### Exercise goal:
Your answer must consist of every line from the data below that includes the word "Helenius".

[Saved data entries]
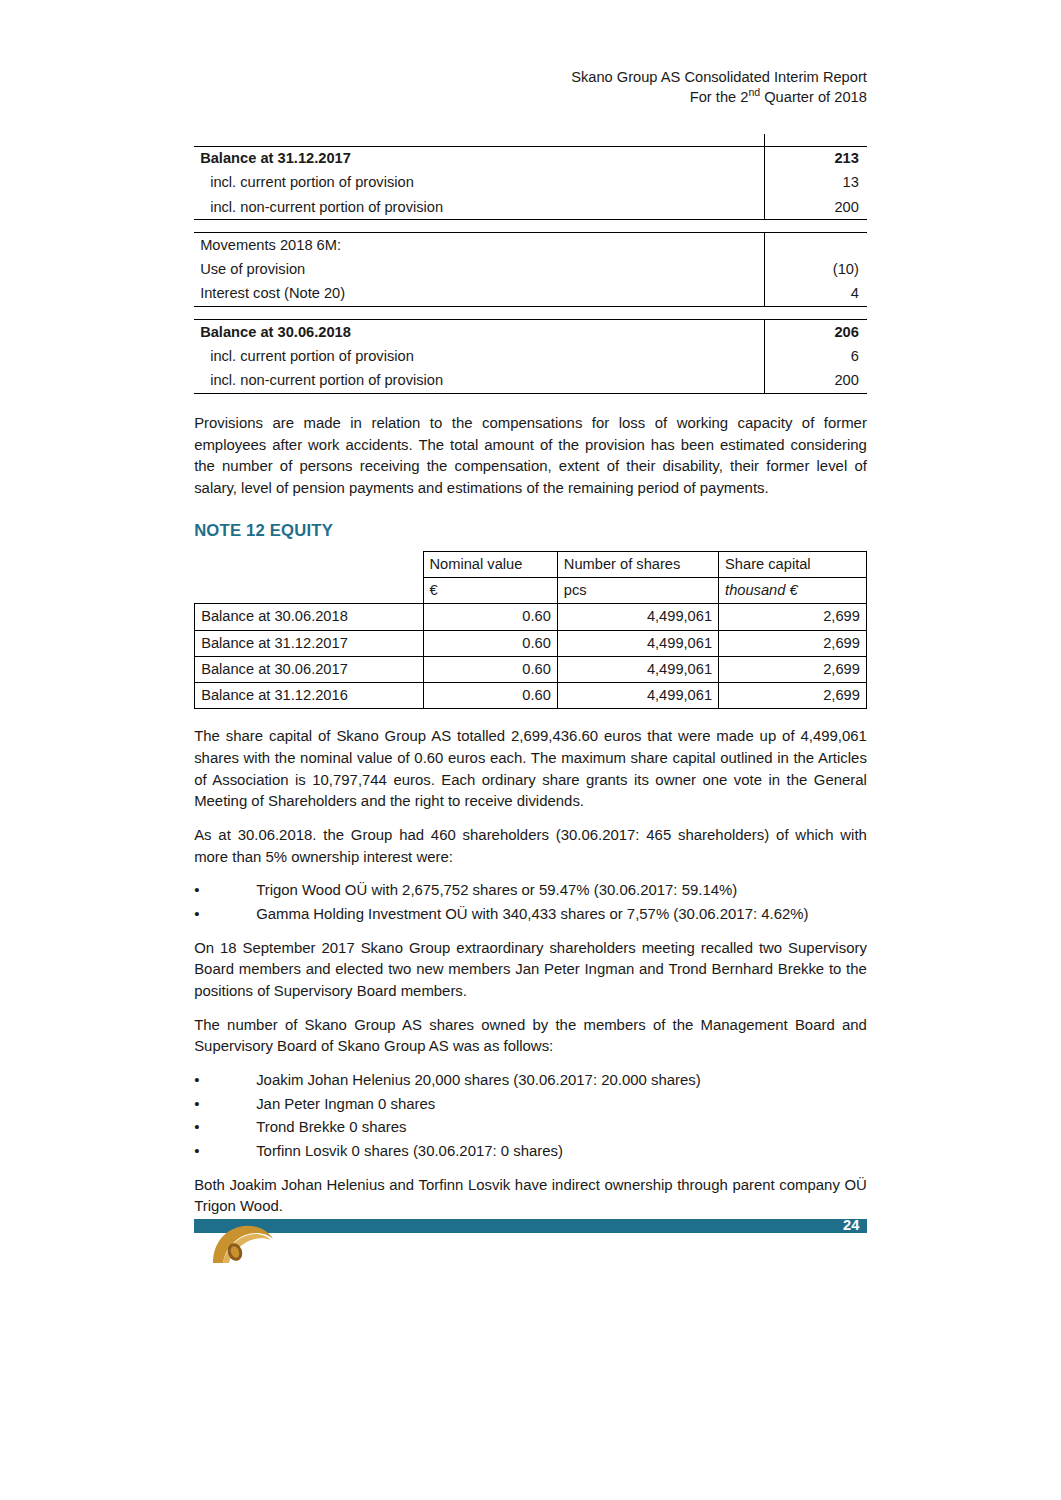Skano Group AS Consolidated Interim Report For the 2nd Quarter of 2018
| Balance at 31.12.2017 | 213 |
| incl. current portion of provision | 13 |
| incl. non-current portion of provision | 200 |
| Movements 2018 6M: | |
| Use of provision | (10) |
| Interest cost (Note 20) | 4 |
| Balance at 30.06.2018 | 206 |
| incl. current portion of provision | 6 |
| incl. non-current portion of provision | 200 |
Provisions are made in relation to the compensations for loss of working capacity of former employees after work accidents. The total amount of the provision has been estimated considering the number of persons receiving the compensation, extent of their disability, their former level of salary, level of pension payments and estimations of the remaining period of payments.
NOTE 12 EQUITY
| | Nominal value | Number of shares | Share capital |
| | € | pcs | thousand € |
| Balance at 30.06.2018 | 0.60 | 4,499,061 | 2,699 |
| Balance at 31.12.2017 | 0.60 | 4,499,061 | 2,699 |
| Balance at 30.06.2017 | 0.60 | 4,499,061 | 2,699 |
| Balance at 31.12.2016 | 0.60 | 4,499,061 | 2,699 |
The share capital of Skano Group AS totalled 2,699,436.60 euros that were made up of 4,499,061 shares with the nominal value of 0.60 euros each. The maximum share capital outlined in the Articles of Association is 10,797,744 euros. Each ordinary share grants its owner one vote in the General Meeting of Shareholders and the right to receive dividends.
As at 30.06.2018. the Group had 460 shareholders (30.06.2017: 465 shareholders) of which with more than 5% ownership interest were:
Trigon Wood OÜ with 2,675,752 shares or 59.47% (30.06.2017: 59.14%)
Gamma Holding Investment OÜ with 340,433 shares or 7,57% (30.06.2017: 4.62%)
On 18 September 2017 Skano Group extraordinary shareholders meeting recalled two Supervisory Board members and elected two new members Jan Peter Ingman and Trond Bernhard Brekke to the positions of Supervisory Board members.
The number of Skano Group AS shares owned by the members of the Management Board and Supervisory Board of Skano Group AS was as follows:
Joakim Johan Helenius 20,000 shares (30.06.2017: 20.000 shares)
Jan Peter Ingman 0 shares
Trond Brekke 0 shares
Torfinn Losvik 0 shares (30.06.2017: 0 shares)
Both Joakim Johan Helenius and Torfinn Losvik have indirect ownership through parent company OÜ Trigon Wood.
24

### Output for this task:
Joakim Johan Helenius 20,000 shares (30.06.2017: 20.000 shares)
Both Joakim Johan Helenius and Torfinn Losvik have indirect ownership through parent company OÜ Trigon Wood.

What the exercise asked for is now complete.